Anne-Lise Broyer

Quand on l'interroge sur sa relation aux êtres et aux choses, Anne-Lise Broyer déclare que c'est en lectrice qu'elle aborde le monde. Elle va plus loin en prétendant que l'expérience de la photographie se confond avec celle de la lecture. Son oeil circulerait dans le paysage de la manière dont il circule dans le livre. Elle ajoute, en citant Hervé Guibert, que la pratique de la photographie n'a d'intérêt pour elle que précisément dans la résistance qu'elle éprouve à son égard, dans cette façon rétive, prudente de la pratiquer. Là où l'écrivain sortirait son carnet, Anne-Lise Broyer sort son appareil et fabrique une image. Paysages ou portraits, natures mortes... en noir et blanc le plus souvent. En jouant sur une gamme étendue de gris, on dirait qu'elle cherche à montrer ce qui vient à la lumière, au jour. Et parfois ce n'est ni ceci ni cela, c'est la lumière elle-même, qui poudroie ou aveugle. Elle souhaite faire du lieu de révélation que représente la photo l'analogon d'un espace mental où quelque chose prendrait corps, un souvenir, une réminiscence ou une vision, un fantasme. Qu'elle ne soit pas tant soucieuse d'enregistrer une réalité existante que de saisir un processus l'amène logiquement à questionner d'autres arts : le cinéma bien sûr, mais aussi la peinture, le dessin, la gravure... Elle s'en inspire pour nourrir un imaginaire mais aussi, pour interroger la nature du réel, comme si une image fabriquée, une image de l'art, pouvait tout autant servir de sujet ou de prétexte à son art, que tel arbre ou tel animal vivant dans telle forêt.
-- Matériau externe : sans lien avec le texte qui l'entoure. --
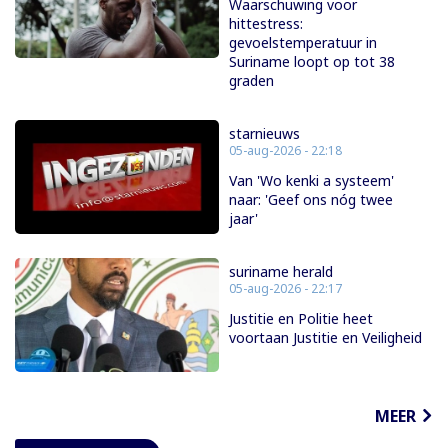
Waarschuwing voor
hittestress:
gevoelstemperatuur in
Suriname loopt op tot 38
graden
starnieuws
05-aug-2026 - 22:18
Van 'Wo kenki a systeem'
naar: 'Geef ons nóg twee
jaar'
suriname herald
05-aug-2026 - 22:17
Justitie en Politie heet
voortaan Justitie en Veiligheid
MEER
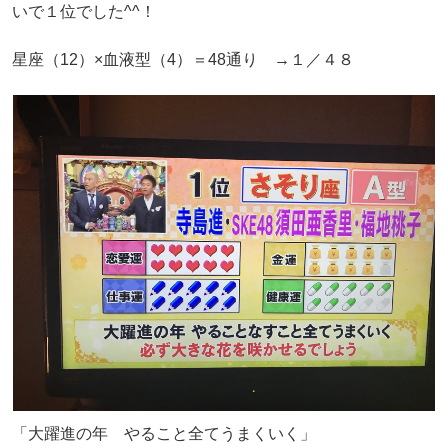
いで１位でした^^！
星座（12）×血液型（4）＝48通り →１／４８
「大躍進の年 やること全てうまくいく」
Il n'en demeure pas moins que son attachement à la littérature conditionne un amour du livre, et qu'elle voit dans celui-ci un lieu d'épanouissement pour son travail. Faire dialoguer les images entre elles, constituer des séries, jouer sur les formats, les silences, les blancs, les rythmes... tout cela lui importe. C'est comme une scénographie en miniature, dont on retrouve l'expression agrandie dans le cadre de l'exposition. Le travail d'Anne-Lise Broyer véhicule une part de mystère, mais peut-être que son secret ne réside pas tant du côté de la chose vue que du côté de celui qui regarde.